CONCLUSION: A SYNTHESIS IS NEEDED

So where are we? We lack certainty in dealing with evidence elicited by hypnosis or recall alone. We need corroborating evidence: other people’s testimony to an observer being abducted (e.g., the Linda case), missing or found in a disordered state after a hypnotically recalled abduction experience. Or else we need corroborating physical evidence of an abduction: evidence that something has been around to confirm the abductee’s report of being abducted into something. This is no more or no less than the kind of evidence we need to corroborate UFO reports. After all, a UFO report is no less a report of personal experience than is an abduction report.

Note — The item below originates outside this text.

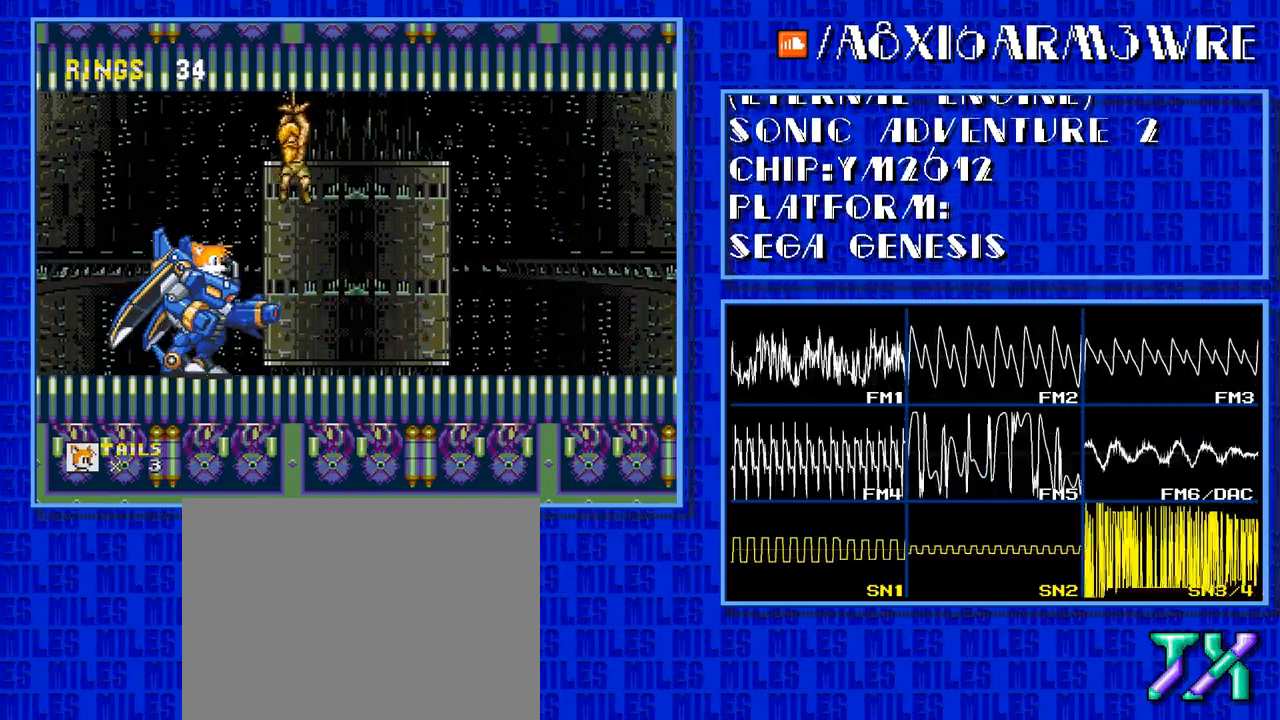
{"buttons": ["DPAD_RIGHT"], "events": []}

Even book-length compendiums of single or multiple cases need to respect the scientifically educated public’s requirement that the methods of investigation be explained clearly enough so that the techniques can be both criticized and repeated by others. Understandably but unfortunately, the current practice (for obvious financial and personal reasons) has been for each serious and productive investigator to present his or her own findings in a maximally attractive public package, in order to reap the personal rewards for the effort made, since there are absolutely no academic or “establishment” financial or social rewards for being a conscientious and intelligent UFO or abduction researcher which would compensate anyone for the time and effort expended. There is now, however, both a place for and an intellectual demand for a methodological and empirical synthesis of current good abduction research, just as there are a similar need and demand for an equivalent review and synthesis of the past thirty years of UFO research. Such a synthesis would have to address the methodological issues raised in this essay, as well as the rich store of excellent abduction and UFO data which have been collected, weighed, and evaluated by the current generation of UFO and abduction researchers.